I am 3d6
Today I picked up a copy of the I Am 8 Bit book, from the art show of the same name. The artists have taken imagery from old school video games and reimagined them. When these images are transferred from video game sprites to art, a curious thing happens: it strongly emphasizes just how bizarre they really are. In Super Mario Bros., Mario has to confront walking mushrooms (goombas), floating blocks that may or may not contain prizes, bullets with angry faces, and so on. When you're playing an NES game you're not likely to question these things, but when you look at it in the form of a painting, it suddenly takes on a bizarre, surreal cast. Video games have since moved more towards realism, but a lot of the great, both now and back then, have some profoundly strance concepts behind their simple, addictive gameplay. Pac-Man, Q*bert and Dig-Dug -- which also feature prominently in the book -- are at least as strange Super Mario Bros., and the same could be said for Katamari Damacy.

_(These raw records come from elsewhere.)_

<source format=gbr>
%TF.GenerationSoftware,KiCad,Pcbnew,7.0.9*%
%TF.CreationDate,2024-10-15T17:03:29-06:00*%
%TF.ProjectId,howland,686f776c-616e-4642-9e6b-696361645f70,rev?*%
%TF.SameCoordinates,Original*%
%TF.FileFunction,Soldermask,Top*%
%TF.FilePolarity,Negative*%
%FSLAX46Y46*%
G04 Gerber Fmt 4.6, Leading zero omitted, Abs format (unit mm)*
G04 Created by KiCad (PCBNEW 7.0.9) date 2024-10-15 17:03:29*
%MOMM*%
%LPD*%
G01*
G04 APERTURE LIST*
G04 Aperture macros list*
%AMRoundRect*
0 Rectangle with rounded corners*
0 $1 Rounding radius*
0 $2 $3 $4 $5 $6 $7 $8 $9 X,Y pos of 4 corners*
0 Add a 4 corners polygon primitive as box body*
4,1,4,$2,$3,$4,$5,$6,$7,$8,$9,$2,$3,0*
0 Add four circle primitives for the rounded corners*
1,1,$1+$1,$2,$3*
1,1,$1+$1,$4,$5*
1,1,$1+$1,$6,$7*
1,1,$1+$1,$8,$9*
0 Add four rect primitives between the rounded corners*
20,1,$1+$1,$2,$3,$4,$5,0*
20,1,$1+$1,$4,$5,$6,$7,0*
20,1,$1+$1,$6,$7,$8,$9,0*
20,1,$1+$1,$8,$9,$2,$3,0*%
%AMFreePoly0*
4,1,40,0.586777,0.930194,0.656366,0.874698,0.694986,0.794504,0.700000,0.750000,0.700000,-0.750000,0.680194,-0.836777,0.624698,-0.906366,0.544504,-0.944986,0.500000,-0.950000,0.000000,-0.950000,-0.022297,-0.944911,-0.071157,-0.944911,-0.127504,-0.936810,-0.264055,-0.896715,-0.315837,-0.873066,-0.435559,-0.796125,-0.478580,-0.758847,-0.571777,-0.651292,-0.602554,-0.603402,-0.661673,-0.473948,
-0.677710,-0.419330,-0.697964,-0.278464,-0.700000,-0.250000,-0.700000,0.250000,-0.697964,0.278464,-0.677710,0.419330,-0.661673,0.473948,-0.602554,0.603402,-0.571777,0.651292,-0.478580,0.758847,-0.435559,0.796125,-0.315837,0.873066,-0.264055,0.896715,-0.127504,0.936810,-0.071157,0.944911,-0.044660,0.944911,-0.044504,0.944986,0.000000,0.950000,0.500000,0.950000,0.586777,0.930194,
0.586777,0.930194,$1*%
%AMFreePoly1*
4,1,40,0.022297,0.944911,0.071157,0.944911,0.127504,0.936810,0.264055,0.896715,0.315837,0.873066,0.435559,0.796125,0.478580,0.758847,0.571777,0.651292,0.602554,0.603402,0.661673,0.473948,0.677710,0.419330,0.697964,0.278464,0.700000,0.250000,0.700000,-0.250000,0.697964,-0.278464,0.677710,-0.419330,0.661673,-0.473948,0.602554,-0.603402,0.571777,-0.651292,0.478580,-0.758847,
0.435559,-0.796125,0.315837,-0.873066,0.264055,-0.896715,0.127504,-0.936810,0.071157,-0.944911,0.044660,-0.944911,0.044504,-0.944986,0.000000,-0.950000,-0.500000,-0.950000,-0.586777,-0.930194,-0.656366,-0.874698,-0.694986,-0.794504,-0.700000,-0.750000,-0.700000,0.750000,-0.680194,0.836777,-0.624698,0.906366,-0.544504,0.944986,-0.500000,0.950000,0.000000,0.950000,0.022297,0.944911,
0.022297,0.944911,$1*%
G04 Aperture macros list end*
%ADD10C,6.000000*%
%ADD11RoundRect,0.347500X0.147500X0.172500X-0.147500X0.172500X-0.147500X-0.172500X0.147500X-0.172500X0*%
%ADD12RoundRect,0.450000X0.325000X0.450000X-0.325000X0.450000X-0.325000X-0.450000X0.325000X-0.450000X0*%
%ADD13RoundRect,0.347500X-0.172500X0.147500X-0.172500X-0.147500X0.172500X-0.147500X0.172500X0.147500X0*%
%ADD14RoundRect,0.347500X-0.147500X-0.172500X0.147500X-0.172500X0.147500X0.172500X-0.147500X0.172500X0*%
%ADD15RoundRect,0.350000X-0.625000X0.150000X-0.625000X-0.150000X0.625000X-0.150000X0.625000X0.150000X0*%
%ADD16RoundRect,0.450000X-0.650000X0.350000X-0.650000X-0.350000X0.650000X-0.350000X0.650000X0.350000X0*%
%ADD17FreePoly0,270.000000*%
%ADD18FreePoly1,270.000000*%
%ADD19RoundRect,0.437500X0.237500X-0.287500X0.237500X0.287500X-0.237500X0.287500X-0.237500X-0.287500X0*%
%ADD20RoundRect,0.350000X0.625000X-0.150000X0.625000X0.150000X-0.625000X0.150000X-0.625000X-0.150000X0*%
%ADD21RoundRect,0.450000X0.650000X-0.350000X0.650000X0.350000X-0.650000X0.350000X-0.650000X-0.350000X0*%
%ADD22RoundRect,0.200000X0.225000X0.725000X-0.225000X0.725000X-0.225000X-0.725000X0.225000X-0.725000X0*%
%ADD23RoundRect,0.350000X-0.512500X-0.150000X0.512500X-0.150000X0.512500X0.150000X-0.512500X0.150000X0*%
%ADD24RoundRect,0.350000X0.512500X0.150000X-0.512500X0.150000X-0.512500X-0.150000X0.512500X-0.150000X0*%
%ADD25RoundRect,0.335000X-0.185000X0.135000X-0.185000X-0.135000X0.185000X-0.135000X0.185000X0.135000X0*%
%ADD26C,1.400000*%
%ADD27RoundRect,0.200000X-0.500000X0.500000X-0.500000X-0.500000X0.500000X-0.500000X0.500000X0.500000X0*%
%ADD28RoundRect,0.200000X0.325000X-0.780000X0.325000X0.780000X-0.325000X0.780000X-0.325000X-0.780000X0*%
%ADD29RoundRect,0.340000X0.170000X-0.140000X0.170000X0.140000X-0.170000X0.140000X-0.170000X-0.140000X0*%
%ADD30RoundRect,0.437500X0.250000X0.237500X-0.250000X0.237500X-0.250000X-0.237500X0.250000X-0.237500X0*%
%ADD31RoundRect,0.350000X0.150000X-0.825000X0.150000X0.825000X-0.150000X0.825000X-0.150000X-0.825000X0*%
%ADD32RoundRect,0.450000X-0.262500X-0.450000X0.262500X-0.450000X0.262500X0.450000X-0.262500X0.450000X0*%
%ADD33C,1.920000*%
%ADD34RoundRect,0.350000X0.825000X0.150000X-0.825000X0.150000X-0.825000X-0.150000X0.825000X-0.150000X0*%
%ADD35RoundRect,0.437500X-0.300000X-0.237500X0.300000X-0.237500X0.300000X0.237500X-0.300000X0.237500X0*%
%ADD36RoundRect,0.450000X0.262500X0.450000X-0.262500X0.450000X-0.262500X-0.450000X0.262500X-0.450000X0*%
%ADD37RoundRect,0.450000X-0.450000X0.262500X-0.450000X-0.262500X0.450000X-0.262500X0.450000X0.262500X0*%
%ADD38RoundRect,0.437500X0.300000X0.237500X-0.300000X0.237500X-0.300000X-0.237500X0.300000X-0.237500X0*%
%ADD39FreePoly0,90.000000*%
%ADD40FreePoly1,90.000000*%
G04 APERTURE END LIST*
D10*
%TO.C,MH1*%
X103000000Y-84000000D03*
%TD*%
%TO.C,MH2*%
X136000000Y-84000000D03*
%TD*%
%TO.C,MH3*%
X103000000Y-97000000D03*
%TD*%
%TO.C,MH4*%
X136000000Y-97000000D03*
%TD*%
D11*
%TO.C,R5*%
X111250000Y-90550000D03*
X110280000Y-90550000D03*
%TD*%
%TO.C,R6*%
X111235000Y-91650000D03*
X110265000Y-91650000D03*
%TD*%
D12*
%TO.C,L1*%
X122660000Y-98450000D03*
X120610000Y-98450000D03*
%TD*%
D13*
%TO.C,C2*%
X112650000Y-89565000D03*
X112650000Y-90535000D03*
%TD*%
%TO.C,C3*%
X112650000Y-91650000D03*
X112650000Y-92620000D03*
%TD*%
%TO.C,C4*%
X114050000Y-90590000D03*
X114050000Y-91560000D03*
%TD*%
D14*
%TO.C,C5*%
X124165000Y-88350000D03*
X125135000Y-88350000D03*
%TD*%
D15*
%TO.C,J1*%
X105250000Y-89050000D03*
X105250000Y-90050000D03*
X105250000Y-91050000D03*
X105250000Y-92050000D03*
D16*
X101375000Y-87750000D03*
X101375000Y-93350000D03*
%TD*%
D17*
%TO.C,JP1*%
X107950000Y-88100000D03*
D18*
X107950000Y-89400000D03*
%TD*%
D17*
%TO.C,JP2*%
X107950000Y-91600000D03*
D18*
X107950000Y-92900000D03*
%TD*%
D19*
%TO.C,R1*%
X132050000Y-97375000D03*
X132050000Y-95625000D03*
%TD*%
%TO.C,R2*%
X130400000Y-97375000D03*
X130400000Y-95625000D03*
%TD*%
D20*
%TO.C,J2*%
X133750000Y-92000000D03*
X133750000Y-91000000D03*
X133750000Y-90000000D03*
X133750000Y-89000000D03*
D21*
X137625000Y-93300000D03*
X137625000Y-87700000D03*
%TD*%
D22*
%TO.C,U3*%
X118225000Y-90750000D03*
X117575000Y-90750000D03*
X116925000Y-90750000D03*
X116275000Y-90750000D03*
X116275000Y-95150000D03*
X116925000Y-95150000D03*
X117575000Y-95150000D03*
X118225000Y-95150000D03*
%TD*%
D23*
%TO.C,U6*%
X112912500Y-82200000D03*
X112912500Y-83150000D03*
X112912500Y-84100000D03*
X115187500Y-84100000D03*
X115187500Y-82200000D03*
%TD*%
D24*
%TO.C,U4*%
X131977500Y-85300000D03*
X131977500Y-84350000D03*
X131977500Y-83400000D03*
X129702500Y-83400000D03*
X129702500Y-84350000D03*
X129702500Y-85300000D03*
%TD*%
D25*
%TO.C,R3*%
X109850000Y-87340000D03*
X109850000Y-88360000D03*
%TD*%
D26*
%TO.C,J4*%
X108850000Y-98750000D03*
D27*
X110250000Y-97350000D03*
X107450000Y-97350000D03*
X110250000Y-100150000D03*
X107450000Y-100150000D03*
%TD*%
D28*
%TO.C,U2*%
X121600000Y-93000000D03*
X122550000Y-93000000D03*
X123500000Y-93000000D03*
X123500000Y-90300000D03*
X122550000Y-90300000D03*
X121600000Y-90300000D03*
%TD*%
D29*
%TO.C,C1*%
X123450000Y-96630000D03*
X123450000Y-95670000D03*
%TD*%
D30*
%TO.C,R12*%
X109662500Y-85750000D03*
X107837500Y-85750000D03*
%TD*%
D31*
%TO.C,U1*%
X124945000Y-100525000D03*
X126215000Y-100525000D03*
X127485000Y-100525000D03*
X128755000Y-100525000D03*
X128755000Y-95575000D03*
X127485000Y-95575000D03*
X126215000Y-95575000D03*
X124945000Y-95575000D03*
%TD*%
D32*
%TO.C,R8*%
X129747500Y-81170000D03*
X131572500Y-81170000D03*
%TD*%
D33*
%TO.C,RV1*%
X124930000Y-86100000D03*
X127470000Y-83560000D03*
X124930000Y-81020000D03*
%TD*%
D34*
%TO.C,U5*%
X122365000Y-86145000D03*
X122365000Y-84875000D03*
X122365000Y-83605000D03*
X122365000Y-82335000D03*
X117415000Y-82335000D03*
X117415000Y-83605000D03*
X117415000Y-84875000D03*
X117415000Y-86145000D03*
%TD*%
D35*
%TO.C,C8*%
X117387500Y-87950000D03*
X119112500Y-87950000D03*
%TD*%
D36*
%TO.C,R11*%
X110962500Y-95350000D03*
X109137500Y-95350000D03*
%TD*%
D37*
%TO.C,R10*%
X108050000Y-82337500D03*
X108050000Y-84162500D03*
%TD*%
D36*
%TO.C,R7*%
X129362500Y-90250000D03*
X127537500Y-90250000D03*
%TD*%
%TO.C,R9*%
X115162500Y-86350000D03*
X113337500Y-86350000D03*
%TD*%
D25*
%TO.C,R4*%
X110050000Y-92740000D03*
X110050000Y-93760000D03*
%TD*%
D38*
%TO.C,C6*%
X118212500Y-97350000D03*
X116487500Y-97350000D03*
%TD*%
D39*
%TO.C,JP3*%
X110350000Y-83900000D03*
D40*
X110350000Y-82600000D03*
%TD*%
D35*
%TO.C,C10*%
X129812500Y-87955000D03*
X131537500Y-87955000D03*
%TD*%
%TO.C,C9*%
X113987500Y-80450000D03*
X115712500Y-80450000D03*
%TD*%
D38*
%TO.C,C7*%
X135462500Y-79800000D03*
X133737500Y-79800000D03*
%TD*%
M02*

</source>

In board and card games there seems to be a spectrum that runs between simuation and abstraction. On one end there's stuff like the old Avalon-Hill wargames, while at the other end there's (for example) Cheapass Games' Brawl, which presents itself as a fighting card game but is mostly about matching colors. I think video games can be looked at in terms of this spectrum too, even within a given genre (Gran Turismo and Mario Kart are two very different racing games, for example).

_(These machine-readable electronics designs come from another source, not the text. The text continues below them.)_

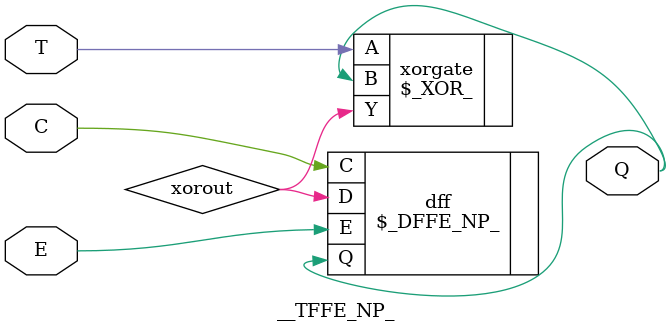
<source format=v>
module __TFFE_NP_ (T, C, E, Q);
	input T, C, E;
	output wire Q;
	wire xorout;
	$_XOR_ xorgate (
		.A(T),
		.B(Q),
		.Y(xorout),
	);
	$_DFFE_NP_ dff (
		.C(C),
		.D(xorout),
		.Q(Q),
		.E(E),
	);
endmodule
</source>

But what about roleplaying games? The kind of abstraction I've been talking about mostly comes about as a result of making creative use of the medium itself; a game like Super Mario Bros. probably wouldn't have come about on a game console more powerful than the NES, with sprites limited to a certain size and a definite need for reusable scenery and enemies. In D&D the basic combat mechanic is based around the abstractions inherent in how its hit points and ACs work, and this in a very combat-oriented game ("kill things and take their stuff"). The intent there I suppose was to streamline things -- having all the dodging and weaving implied means that a single d20 roll can resolve whether or not an attack hits well enough to do damage, which is overall pretty nice.
A newer and IMO more interesting example of this is in Eiyuu Sentai Seigiranger (from the TRPG Super Session Daikyouen RPG anthology I ordered from Japan). Since it's based on sentai shows it naturally includes "mooks" (the equivalent of Power Rangers' Putty Patrollers), but they're called "dicemen" and each has a six-sided die for a face that actually shows how many HP they have left. This is overall pretty silly (it helps that Seigiranger is pretty tongue-in-cheek) and it shoves the game mechanic directly into the continuum of the game's shared world, and yet at the same time it's a stroke of genius. The game uses playing cards for action resolution, and the dicemen transform the six-siders into a combination prop and play aid.
I'm not saying it's an inherently better approach, but I wonder what it would be like to specifically try to build off of the medium of roleplaying games to the point where realism/plausibility with regard to other media is diminised. Granted, it's probably in the nature of RPGs that this is hard to pull off well, owing to the medium's general attitude towards story, but the possibilities are intriguing.
In board and card games there seems to be a spectrum that runs between simuation and abstraction. On one end there's stuff like the old Avalon-Hill wargames, while at the other end there's (for example) Cheapass Games' Brawl, which presents itself as a fighting card game but is mostly about matching colors. I think video games can be looked at in terms of this spectrum too, even within a given genre (Gran Turismo and Mario Kart are two very different racing games, for example).
But what about roleplaying games? The kind of abstraction I've been talking about mostly comes about as a result of making creative use of the medium itself; a game like Super Mario Bros. probably wouldn't have come about on a game console more powerful than the NES, with sprites limited to a certain size and a definite need for reusable scenery and enemies. In D&D the basic combat mechanic is based around the abstractions inherent in how its hit points and ACs work, and this in a very combat-oriented game ("kill things and take their stuff"). The intent there I suppose was to streamline things -- having all the dodging and weaving implied means that a single d20 roll can resolve whether or not an attack hits well enough to do damage, which is overall pretty nice.
A newer and IMO more interesting example of this is in Eiyuu Sentai Seigiranger (from the TRPG Super Session Daikyouen RPG anthology I ordered from Japan). Since it's based on sentai shows it naturally includes "mooks" (the equivalent of Power Rangers' Putty Patrollers), but they're called "dicemen" and each has a six-sided die for a face that actually shows how many HP they have left. This is overall pretty silly (it helps that Seigiranger is pretty tongue-in-cheek) and it shoves the game mechanic directly into the continuum of the game's shared world, and yet at the same time it's a stroke of genius. The game uses playing cards for action resolution, and the dicemen transform the six-siders into a combination prop and play aid.
I'm not saying it's an inherently better approach, but I wonder what it would be like to specifically try to build off of the medium of roleplaying games to the point where realism/plausibility with regard to other media is diminised. Granted, it's probably in the nature of RPGs that this is hard to pull off well, owing to the medium's general attitude towards story, but the possibilities are intriguing.